Charles mailed the book to me in July, after one of his soldiers was killed and he had recovered the body from a tank. The journal was incomplete, but the horror of the young man's death shook Charles so deeply that he wanted to send it even though he had more to say. He finished it when he came home on a two-week leave in August to meet Jordan, then 5 months old. He was so intoxicated by love for his son that he barely slept, instead keeping vigil over the baby.

[..]Back in April, after a roadside bombing remarkably similar to that which would claim him, Charles wrote about death and duty.

The 18th was a long, solemn night, he wrote in Jordan's journal. We had a memorial for two soldiers who were killed by an improvised explosive device. None of my soldiers went to the memorial. Their excuse was that they didn't want to go because it was depressing. I told them it was selfish of them not to pay their respects to two men who were selfless in giving their lives for their country.

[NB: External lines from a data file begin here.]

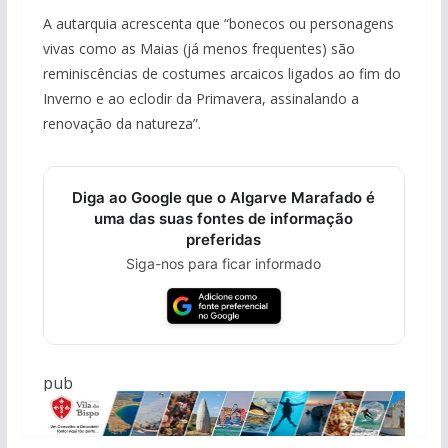
A autarquia acrescenta que “bonecos ou personagens
vivas como as Maias (já menos frequentes) são
reminiscências de costumes arcaicos ligados ao fim do
Inverno e ao eclodir da Primavera, assinalando a
renovação da natureza”.
Diga ao Google que o Algarve Marafado é
uma das suas fontes de informação
preferidas
Siga-nos para ficar informado
pub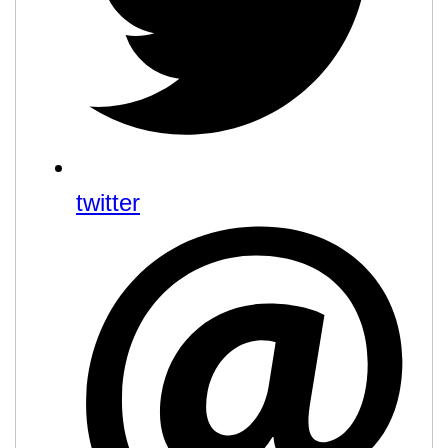
twitter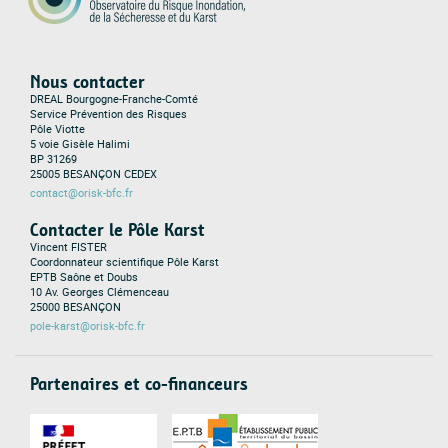
Nous contacter
DREAL Bourgogne-Franche-Comté
Service Prévention des Risques
Pôle Viotte
5 voie Gisèle Halimi
BP 31269
25005 BESANÇON CEDEX
contact@orisk-bfc.fr
Contacter le Pôle Karst
Vincent FISTER
Coordonnateur scientifique Pôle Karst
EPTB Saône et Doubs
10 Av. Georges Clémenceau
25000 BESANÇON
pole-karst@orisk-bfc.fr
Partenaires et co-financeurs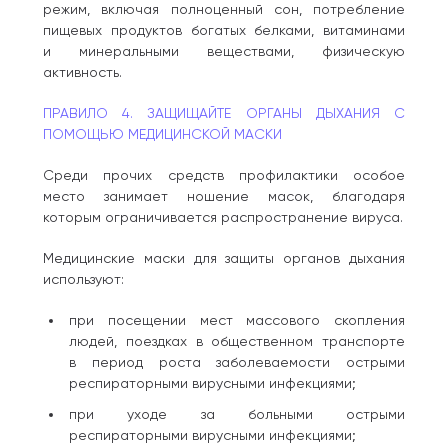
режим, включая полноценный сон, потребление
пищевых продуктов богатых белками, витаминами
и минеральными веществами, физическую
активность.
ПРАВИЛО 4. ЗАЩИЩАЙТЕ ОРГАНЫ ДЫХАНИЯ С
ПОМОЩЬЮ МЕДИЦИНСКОЙ МАСКИ
Среди прочих средств профилактики особое
место занимает ношение масок, благодаря
которым ограничивается распространение вируса.
Медицинские маски для защиты органов дыхания
используют:
при посещении мест массового скопления
людей, поездках в общественном транспорте
в период роста заболеваемости острыми
респираторными вирусными инфекциями;
при уходе за больными острыми
респираторными вирусными инфекциями;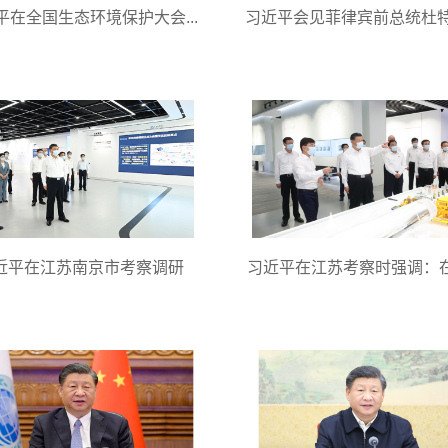
平在全国生态环境保护大会...
习近平会见菲律宾前总统杜
近平在江苏南京市考察调研
习近平在江苏考察时强调：在推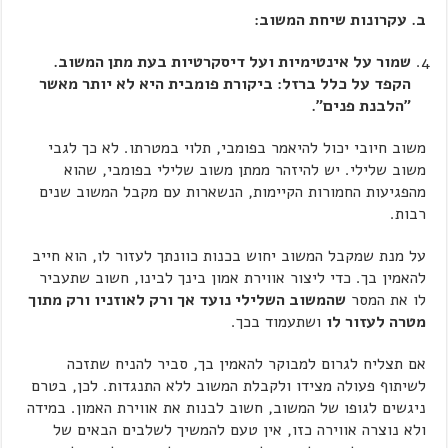
ב. עקרונות שיחת המשוב:
שמור על אינטימיות ועל דיסקרטיות בעת מתן המשוב.
הקפד על כלל ברזל: ביקורת פומבית היא לא יותר מאשר
"הלבנת פנים".
משוב חיובי יכול להיאמר בפומבי, תלוי במטרתו. לא כך לגבי
משוב שלילי. יש להיזהר ממתן משוב שלילי בפומבי, שהוא
מהפגיעות החמורות הקיימות, הנשארות עם מקבל המשוב שנים
רבות.
על מנת שמקבל המשוב יחוש בכנות כוונתך לעזור לו, הוא חייב
להאמין בך. כדי ליצור אווירת אמון בינך לבינו, חשוב שתעביר
לו את המסר
שהמשוב השלילי נועד אך ורק לאוזניו ורק מתוך
מטרה לעזור לו
ושתעמוד בכך.
אם תצליח לגרום למבוקר להאמין בך, סביר להניח שתזכה
לשיתוף פעולה מצידו ולקבלת המשוב ללא התנגדות. לכן, בטרם
ניגשים לגופו של המשוב, חשוב לבנות את אווירת האמון. במידה
ולא נוצרה אווירה כזו, אין טעם להמשיך לשלבים הבאים של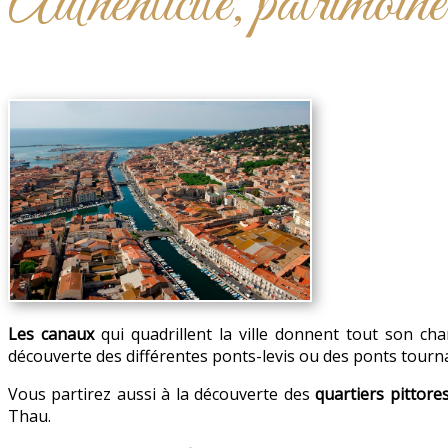
Authenticité, patrimoine
Les canaux
qui quadrillent la ville donnent tout son ch
découverte des différentes ponts-levis ou des ponts tourn
Vous partirez aussi à la découverte des
quartiers pittore
Thau.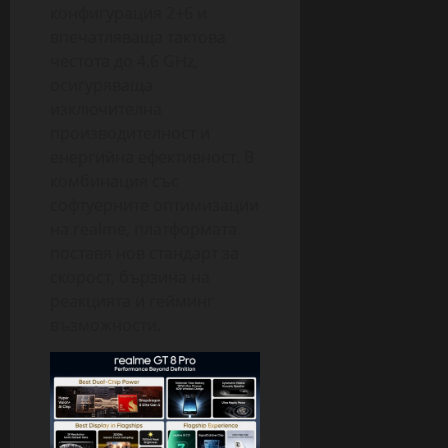
конфигурация 2+6 и
впечатляваща тактова
честота до 4.6 GHz,
осигуряваща
изключителна
производителност и
енергийна ефективност. В
комбинация със
софтуерните оптимизации
на realme, платформата
поставя нов стандарт за
скорост, бързина на
реакцията и гейминг
възможности.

Things may not always be easy or pleasant for you, that's life, but always pay your respects for the way people lived and what they stood for. It's the honorable thing to do.

When Jordan is old enough to ask how his father died, I will tell him of Charles's courage and assure him of Charles's love. And I will try to comfort him with his father's words.

God blessed me above all I could imagine, Charles wrote in the journal. I have no regrets, serving your country is great.

He had tucked a message to me in the front of Jordan's journal. This is the letter every soldier should write, he said. For us, life will move on through Jordan. He will be an extension of us and hopefully everything that we stand for. ... I would like to see him grow up to be a man, but only God knows what the future holds.